Return every one of the rows below unchanged, copying each character as it stands.

►

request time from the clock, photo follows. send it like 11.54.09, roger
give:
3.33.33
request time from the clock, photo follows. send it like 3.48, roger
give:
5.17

◄

Result for this exercise.
request time from the clock, photo follows. send it like 11.54.09, roger
give:
3.33.33
request time from the clock, photo follows. send it like 3.48, roger
give:
5.17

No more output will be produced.